However, notice that the index is now no longer unique to each observation (row). 

This can be fixed using the `reset_index` function.

In [None]:
pd.concat([df, df2]).reset_index(drop = True)

### Merge:

We can use the `merge` function to combine DataFrames that share the same observations, but have different columns.

Here, our students have scores on two tests, but they are stored in separate dataframes. Some students have scores on one test, whereas some students have scores on both tests:

In [None]:
df1 = pd.DataFrame({'Name': ['Oleg', 'Jenny', 'Chang', 'Joni', 'Mario'],
                    'Score1' : [65.0, 95.0, 79.0, 58.0, 92.0]})

df1

In [None]:
df2 = pd.DataFrame({'Name': ['Oleg', 'Chang', 'Joni', 'Mario', 'Nico', 'Maria'],
                    'Score2' : [70.0, 77.0, 92.0, 92.0, 72.0, 68.0]})

df2

By default, the `merge` function will combine only those observations found in both DataFrames, i.e. an inner join.

In [None]:
x = df1.merge(df2, on = 'Name')

x.head(3)

We can instead keep all of the observations in the *left* DataFrame by setting `how = 'left'`.

In [None]:
df1.merge(df2, on = 'Name', how = 'left')
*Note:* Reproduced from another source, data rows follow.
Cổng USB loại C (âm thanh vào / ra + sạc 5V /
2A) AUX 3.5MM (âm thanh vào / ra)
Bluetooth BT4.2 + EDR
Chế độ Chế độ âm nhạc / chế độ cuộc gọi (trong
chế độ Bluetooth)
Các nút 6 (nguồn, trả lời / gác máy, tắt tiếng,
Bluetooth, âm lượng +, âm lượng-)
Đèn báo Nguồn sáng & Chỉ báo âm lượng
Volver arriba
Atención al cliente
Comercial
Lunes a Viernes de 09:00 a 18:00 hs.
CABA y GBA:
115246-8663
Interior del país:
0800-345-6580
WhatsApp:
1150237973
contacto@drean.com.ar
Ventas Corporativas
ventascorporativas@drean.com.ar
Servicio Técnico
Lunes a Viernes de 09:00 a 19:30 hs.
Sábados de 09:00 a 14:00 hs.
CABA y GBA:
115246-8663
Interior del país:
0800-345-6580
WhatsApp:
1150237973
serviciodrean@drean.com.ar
We can instead keep all of the observations in the *right* DataFrame by setting `how = 'right'`.

In [None]:
df1.merge(df2, on = 'Name', how = 'right')
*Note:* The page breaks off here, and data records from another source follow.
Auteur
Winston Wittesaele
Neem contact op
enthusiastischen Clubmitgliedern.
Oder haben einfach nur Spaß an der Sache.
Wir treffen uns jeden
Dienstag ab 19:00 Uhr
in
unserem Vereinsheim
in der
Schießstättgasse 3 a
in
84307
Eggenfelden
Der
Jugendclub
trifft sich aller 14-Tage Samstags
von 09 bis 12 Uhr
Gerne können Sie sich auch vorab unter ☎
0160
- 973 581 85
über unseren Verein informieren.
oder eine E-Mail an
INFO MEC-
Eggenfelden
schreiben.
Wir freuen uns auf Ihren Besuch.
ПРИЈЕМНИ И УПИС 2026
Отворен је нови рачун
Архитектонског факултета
Or we can keep all observations in *both* DataFrames by setting `how = 'outer'`.

In [None]:
df1.merge(df2, on = 'Name', how = 'outer')

Notice that we can merge on several variables.

The file `titanic2.csv` contains information on how much each passanger paid for their tickets. The file consists of the following columns:

* PassengerId: Id of every passenger.
* Name: Name of passenger.
* SibSp: Number of siblings and spouse on board.
* Parch: Numbers of parents and children on board.
* Fare: Indicating the fare.

In [None]:
titanic = pd.read_csv('titanic.csv')

titanic.head()

In [None]:
titanic2 = pd.read_csv('titanic2.csv')

titanic2.head()

"SibSp" is the number of siblings and/or spouse the passenger had on the Titanic.

"Parch" is how many parents and/or children the passenger had on the Titanic.

Let us merge `titanic` with `titanic2` and put the result in `titanic3`:

In [None]:
titanic3 = titanic.merge(titanic2, on = ['PassengerId', 'Name'])

titanic3

In [None]:
titanic3['Fam'] = titanic3['SibSp'] + titanic3['Parch']

titanic3

In [None]:
titanic3[titanic3['Fam'] == 10]